A l’inverse vous êtes très dur avec les Tessinois. Vous attribuez à Flavio Cotti un «sadisme latin» et Ignazio Cassis, pour qui vous n’avez pas travaillé, est un «apprenti». Pourquoi? Le qualificat­if d'«apprenti» n'est pas de moi. Je n'ai rien contre la personne d'Ignazio Cassis. C'est sa politique ou son absence de politique qui est problémati­que. D'autant qu'il préside la politique étrangère dans la période la plus difficile depuis la dernière guerre mondiale. Il donne l'impression d'agir au jour le jour. Sur l'Europe, il a malheureus­ement tiré la prise en mai 2021. Aujourd'hui, il relance la négociatio­n sans vision claire. Je parlerais plutôt d'«apprenti sorcier», il mène la politique étrangère suisse comme si cela ne concernait que la politique intérieure. Il n'a jamais réussi à devenir avec ses collègues étrangers l'un des leurs, en pouvant jouer un rôle positif dans la défense des intérêts de la Suisse. Je m'interroge toujours sur les orientatio­ns de sa politique. Qu'en est-il de l'aide au développem­ent? Il sera jugé sur l'échec ou le succès de l'Europe.

«L’OTAN n’a pas souhaité une guerre, mais probableme­nt fait des calculs, dès la disparitio­n de l’URSS en 1991»

Vous évoquez votre rencontre avec Nelson Mandela qui vous explique qu’il est persuadé qu’il doit sa survie à la Suisse – qui n’a jamais condamné l’apartheid – alors qu’il s’agissait du CICR. Il a complèteme­nt confondu la Suisse et le CICR.
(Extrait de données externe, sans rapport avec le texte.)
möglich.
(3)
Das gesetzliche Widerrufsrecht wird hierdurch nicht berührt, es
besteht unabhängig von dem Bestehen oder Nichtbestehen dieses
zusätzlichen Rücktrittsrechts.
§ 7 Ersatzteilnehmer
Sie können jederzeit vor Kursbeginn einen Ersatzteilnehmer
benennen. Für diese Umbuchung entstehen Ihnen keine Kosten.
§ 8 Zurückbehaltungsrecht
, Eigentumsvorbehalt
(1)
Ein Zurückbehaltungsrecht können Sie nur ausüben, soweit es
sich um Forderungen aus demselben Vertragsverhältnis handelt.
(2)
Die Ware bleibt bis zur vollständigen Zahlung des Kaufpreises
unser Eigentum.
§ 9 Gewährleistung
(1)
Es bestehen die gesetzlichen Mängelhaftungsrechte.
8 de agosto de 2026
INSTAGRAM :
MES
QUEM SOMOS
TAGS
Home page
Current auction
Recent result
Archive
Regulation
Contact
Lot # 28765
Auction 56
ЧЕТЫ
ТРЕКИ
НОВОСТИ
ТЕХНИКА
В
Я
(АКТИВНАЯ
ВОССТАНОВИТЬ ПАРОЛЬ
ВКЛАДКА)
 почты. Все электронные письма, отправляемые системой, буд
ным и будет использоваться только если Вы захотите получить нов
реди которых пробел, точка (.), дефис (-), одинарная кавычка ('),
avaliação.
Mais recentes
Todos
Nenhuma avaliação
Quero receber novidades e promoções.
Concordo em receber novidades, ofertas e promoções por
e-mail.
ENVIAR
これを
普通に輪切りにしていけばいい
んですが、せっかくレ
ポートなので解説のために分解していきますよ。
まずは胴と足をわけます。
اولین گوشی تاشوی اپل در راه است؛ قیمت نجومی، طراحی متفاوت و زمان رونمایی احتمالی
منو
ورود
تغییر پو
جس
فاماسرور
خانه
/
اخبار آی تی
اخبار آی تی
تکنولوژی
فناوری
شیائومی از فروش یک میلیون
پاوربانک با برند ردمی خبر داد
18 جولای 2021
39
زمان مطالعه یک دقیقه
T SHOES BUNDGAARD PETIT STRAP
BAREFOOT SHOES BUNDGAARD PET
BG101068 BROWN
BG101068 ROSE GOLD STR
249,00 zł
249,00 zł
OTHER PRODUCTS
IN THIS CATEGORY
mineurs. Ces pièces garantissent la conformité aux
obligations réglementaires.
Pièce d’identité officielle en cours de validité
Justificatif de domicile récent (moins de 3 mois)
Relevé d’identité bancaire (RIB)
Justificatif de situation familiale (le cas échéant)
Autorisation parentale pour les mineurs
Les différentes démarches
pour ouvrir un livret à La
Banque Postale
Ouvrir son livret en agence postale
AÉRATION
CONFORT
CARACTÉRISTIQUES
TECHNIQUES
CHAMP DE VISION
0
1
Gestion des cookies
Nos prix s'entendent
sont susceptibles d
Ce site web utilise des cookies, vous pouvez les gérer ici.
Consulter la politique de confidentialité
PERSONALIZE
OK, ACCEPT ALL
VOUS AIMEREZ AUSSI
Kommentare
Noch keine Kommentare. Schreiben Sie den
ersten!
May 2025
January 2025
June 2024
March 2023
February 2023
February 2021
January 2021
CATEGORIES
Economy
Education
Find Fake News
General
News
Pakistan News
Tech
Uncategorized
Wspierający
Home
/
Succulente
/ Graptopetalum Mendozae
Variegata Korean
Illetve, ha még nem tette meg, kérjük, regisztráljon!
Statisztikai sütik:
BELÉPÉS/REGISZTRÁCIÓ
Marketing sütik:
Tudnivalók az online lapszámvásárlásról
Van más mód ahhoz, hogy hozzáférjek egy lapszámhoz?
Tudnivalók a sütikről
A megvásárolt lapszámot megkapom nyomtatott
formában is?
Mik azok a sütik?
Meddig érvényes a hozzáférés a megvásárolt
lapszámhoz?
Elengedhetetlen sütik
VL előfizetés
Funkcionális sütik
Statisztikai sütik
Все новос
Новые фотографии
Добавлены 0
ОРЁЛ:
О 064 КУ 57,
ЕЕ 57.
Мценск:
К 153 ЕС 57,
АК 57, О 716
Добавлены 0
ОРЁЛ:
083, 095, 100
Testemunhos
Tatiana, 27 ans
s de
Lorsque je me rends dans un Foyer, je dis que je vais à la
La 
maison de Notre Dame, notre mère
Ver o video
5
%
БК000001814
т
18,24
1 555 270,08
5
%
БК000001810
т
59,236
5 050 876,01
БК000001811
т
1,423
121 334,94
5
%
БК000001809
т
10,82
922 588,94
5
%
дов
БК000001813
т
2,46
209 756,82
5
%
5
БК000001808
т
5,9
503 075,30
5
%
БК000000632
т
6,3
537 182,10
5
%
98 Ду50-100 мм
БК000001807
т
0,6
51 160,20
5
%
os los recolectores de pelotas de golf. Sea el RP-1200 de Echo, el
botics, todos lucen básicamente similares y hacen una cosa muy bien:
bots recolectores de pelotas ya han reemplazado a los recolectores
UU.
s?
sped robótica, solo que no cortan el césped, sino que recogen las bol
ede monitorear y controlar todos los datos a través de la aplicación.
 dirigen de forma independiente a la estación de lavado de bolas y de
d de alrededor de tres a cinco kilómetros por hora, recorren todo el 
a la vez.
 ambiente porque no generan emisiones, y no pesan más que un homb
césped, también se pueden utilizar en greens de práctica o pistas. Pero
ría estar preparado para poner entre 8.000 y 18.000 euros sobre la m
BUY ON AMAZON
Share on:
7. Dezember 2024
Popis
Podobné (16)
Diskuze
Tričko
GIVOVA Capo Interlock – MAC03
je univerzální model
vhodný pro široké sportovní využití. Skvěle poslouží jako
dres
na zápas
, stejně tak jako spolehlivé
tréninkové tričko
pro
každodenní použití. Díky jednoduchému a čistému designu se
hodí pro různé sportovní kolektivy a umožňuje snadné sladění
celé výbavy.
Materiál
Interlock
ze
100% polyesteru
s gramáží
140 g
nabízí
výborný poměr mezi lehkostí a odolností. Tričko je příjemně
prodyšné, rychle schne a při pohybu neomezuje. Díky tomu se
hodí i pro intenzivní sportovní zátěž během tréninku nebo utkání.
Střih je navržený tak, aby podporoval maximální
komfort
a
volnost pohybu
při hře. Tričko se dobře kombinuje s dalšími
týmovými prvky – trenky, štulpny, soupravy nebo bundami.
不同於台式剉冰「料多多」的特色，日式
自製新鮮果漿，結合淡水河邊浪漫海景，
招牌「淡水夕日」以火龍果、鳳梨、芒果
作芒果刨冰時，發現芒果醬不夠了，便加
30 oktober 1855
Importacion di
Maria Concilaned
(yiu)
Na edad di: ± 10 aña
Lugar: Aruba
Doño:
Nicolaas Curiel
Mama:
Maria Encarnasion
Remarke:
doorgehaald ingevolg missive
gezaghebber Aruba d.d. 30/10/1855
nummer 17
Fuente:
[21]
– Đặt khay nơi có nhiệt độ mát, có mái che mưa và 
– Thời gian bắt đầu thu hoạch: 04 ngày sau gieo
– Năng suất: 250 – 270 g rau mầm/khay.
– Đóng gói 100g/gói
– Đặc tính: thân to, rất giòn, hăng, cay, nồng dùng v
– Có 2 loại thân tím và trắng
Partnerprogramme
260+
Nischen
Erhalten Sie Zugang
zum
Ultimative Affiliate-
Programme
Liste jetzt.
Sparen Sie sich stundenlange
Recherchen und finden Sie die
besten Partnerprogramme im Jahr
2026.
Dans le fond, le meilleur atout de la diplomatie suisse reste le CICR? Oui. Il est désolant de voir que les problèmes majeurs que rencontre le CICR au Moyen-Orient, notamment, dépendent peut-être aussi de l'éparpillem­ent de l'image de neutralité de la Suisse. Lorsqu'il était président du CICR, Peter Maurer avait dit que le CICR repose sur la neutralité de la Suisse. Une Suisse qui deviendrai­t le «Luxembourg des Alpes», c'està-dire un pays sûr de ses valeurs mais qui n'est plus neutre, rendrait la tâche très compliquée pour le CICR.

C’est rare qu’un diplomate suisse s’adonne à l’exercice des Mémoires. Quelles sont les réactions des ex-collègues? Les réactions sont positives. L'exercice est jugé utile. La souffrance que j'observe au DFAE m'inquiète. Les gens ne parlent plus. On sent une atmosphère de crainte générale. Les diplomates au sommet sont écartés. Qu'est-ce qu'on entend aujourd'hui des actions de la Suisse dans le monde? Que fait-elle? Autrefois nous étions en Colombie, on négociait des opérations de paix. On a l'impression que la Suisse a disparu des radars.